A big secret in genetic research is that the MDs, grad students, project managers, and coordinators running the research programs are often not super focused on what well-structured data looks like and don't know what things like "key-value store" or "nested tree-like structure" mean, and even if they did there aren't good GUI tools for entering them anyway, and it leads to countless errors that maybe (here I speculate) they just assume will wash out as noise.

> I think the important question is why is date conversion a default?

Yes, why any kind of conversion is ever the default is a real money question.

For the finance and business office worker, it seems to have traction. Just like auto-creating an emoji when you type a : character. Excel is for offices, not specializations of scientists. Bummer.
So maybe we need better software for scientists? Sounds like a hole in the market
The market for scientific software is a bit iffy. Scientific software also needs to be super super flexible since the users are, somewhat by definition, not doing something that's been done before. Hard market.
A good spreadsheet for scientists. That’s a lot of work for not much money. I don’t know that adapting LibreCalc would do the trick.
I don't work in bioinformatics, but what you are describing is a completely accurate description of what I experienced working in manufacturing quality control. Raw data came in from suppliers in the form of spreadsheets, and management wanted to see results in spreadsheets. Meaning all our quality data was subjected to these issues. The date formatting issue was a particularly annoying "gotcha", particularly when features were defined with a XX-XX numeric code. The number of times I had to deal with someone in a meeting saying "hey, why is this feature called October-13?!" Super frustrating.

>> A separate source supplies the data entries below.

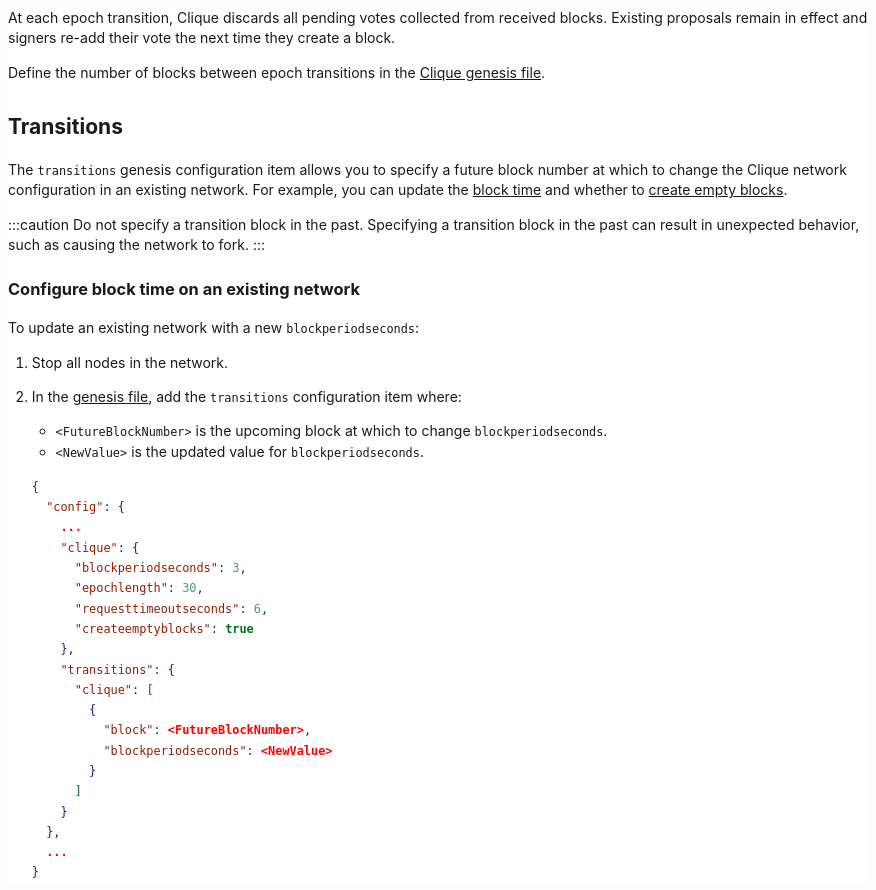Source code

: At each epoch transition, Clique discards all pending votes collected from received blocks. Existing proposals remain in effect and signers re-add their vote the next time they create a block.

Define the number of blocks between epoch transitions in the [Clique genesis file](#genesis-file).

## Transitions

The `transitions` genesis configuration item allows you to specify a future block number at which to
change the Clique network configuration in an existing network.
For example, you can update the [block time](#configure-block-time-on-an-existing-network) and
whether to [create empty blocks](#configure-empty-blocks-on-an-existing-network).

:::caution
Do not specify a transition block in the past.
Specifying a transition block in the past can result in unexpected behavior, such as causing the
network to fork.
:::

### Configure block time on an existing network

To update an existing network with a new `blockperiodseconds`:

1. Stop all nodes in the network.
2. In the [genesis file](#genesis-file), add the `transitions` configuration item where:

    - `<FutureBlockNumber>` is the upcoming block at which to change `blockperiodseconds`.
    - `<NewValue>` is the updated value for `blockperiodseconds`.

    <Tabs>
    <TabItem value="Syntax" label="Syntax" default>

    ```json
    {
      "config": {
        ...
        "clique": {
          "blockperiodseconds": 3,
          "epochlength": 30,
          "requesttimeoutseconds": 6,
          "createemptyblocks": true
        },
        "transitions": {
          "clique": [
            {
              "block": <FutureBlockNumber>,
              "blockperiodseconds": <NewValue>
            }
          ]
        }
      },
      ...
    }
    ```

If I could choose the tools used by the whole process involving multiple different companies and departments, hey I would! It would be python all the way down. But I was but a cog in a massive organization.

> A lot of "safety culture" is composed of things like checklists and hazard warnings which are more geared towards shifting the blame for accidents onto somebody else than actually preventing those accidents,

If you stay in spreadsheets these problems mostly don’t occur (that is, once data entry is squared away so that the initial spreadsheet has what you want it doesn't tend to get lost), its when you move in and out of spreadsheets via text and take the path of least resistance [0] to do the transition that the problem occurs.

[0] and to be fair, there is a lot of resistance off that path.

The process I had to deal with was filling out spreadsheets with data from a python-driven 3D inspection program that exported out data files in CSV format. Needless to say, these errors were inevitable for exactly the reasons you've stated. Why we didn't bypass the large, poorly formatted cumbersome spreadsheets and just directly export data via pandas? All the inspection was done by Python anyways. You tell me! Also, it did not help that the spreadsheets were not created by me, or any colleagues in my department.

God I hated working in old-school engineering/manufacturing. "That's not how we do things" is the answer to everything. I

Sorry about the misplaced quote. Meant to be a quote from the immediate upthread comment. Looking back, it probably wasn't even needed, the response works fine against the comment as a whole.
And really, even if you know python or R, are you really going to fire up a jupyter notebook, load the data, and run pandas queries every time someone in lab meeting or after a talk asks you about this gene or that gene in your data?

I don't do any scientific research, but I have been using jupyter as a replacement for excel since it was called the ipython notebook. I don't really use pandas all that often, I just find it easier to read and edit data in python. Though I first learned ipython added the notebook from a talk Wes McKinney gave about Pandas.